Contre-indications et autres usages

  • A l’instar des fleurs de muguet, le parfum du lis, fort, pénétrant, entêtant, trop prononcé pour certains, peut provoquer des maux de tête, des vertiges, voire même des syncopes si cette plante est entreposée dans une chambre à coucher.
  • Les bulbes – qui sont comestibles et consommés cuits dans certains pays –, se récoltent toute l’année (mais de préférence à l’automne), tandis que c’est au mois de juillet qu’on ramasse les fleurs.
  • Autre lis, le lis tigré (Lilium tigrinum) est l’un des grands remèdes féminins durant la grossesse. Il évite déprime et mélancolie qui peuvent accompagner cette période. On l’utilise aussi en cas de nymphomanie.
  • En France, on rencontre deux espèces de lis sauvages : le lis orangé (Lilium bulbiferum) et le lis martagon (Lilium martagon).

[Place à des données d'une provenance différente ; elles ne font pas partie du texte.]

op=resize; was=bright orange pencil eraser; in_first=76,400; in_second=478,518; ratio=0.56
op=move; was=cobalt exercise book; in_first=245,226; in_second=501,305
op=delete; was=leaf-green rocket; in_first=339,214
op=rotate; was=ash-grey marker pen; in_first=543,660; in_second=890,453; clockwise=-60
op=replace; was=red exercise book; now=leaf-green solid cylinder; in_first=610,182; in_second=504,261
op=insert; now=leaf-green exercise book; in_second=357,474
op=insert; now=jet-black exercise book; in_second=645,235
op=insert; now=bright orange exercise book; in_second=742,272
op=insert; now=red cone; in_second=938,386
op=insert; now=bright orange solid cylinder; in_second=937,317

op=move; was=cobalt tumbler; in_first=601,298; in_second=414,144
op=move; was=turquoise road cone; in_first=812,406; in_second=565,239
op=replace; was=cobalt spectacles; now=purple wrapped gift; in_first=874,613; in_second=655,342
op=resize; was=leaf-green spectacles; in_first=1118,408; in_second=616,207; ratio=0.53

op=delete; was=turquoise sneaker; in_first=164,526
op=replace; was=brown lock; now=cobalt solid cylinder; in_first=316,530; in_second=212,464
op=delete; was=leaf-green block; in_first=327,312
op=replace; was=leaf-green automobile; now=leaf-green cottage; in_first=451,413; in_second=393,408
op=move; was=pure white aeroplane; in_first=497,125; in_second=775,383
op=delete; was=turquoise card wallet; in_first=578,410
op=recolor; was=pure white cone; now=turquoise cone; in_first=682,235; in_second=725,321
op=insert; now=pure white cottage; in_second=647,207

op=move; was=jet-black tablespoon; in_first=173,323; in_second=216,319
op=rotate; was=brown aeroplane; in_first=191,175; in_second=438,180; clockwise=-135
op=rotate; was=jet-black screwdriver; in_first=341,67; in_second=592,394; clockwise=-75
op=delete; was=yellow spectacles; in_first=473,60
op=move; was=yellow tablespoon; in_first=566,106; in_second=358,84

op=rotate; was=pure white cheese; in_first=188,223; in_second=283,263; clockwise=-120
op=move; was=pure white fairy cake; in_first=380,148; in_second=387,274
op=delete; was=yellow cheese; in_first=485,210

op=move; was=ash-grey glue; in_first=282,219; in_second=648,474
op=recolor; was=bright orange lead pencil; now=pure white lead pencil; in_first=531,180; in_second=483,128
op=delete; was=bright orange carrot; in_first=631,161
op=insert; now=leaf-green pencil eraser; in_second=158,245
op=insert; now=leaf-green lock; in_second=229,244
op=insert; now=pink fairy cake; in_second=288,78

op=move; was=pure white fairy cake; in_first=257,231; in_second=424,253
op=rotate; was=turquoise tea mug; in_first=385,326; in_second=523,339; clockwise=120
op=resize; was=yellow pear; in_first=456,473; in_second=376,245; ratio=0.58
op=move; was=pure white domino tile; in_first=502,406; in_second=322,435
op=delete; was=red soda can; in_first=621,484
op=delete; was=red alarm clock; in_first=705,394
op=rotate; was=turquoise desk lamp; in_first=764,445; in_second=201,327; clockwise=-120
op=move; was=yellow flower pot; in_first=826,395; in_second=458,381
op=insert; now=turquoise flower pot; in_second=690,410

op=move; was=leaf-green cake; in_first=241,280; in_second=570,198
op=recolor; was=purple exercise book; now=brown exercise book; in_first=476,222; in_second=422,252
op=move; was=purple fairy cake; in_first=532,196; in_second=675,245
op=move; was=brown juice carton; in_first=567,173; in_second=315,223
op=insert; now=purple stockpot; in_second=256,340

  1. Michèle Bilimoff, Les plantes, les hommes et les dieux, p. 80
  2. Strabo, Hortulus, p. 49
  3. Hildegarde de Bingen, Physica, p. 34
  4. Strabo, Hortulus, pp. 48-49
  5. Hildegarde de Bingen, Physica. p. 34
  6. Strabo, Hortulus, p. 35
  7. Angelo de Gubernatis, La mythologie des plantes, Tome 2, p. 201
  8. Offrir des lis aux jeunes mariés les assuraient d’un bon mariage et d’une abondante descendance.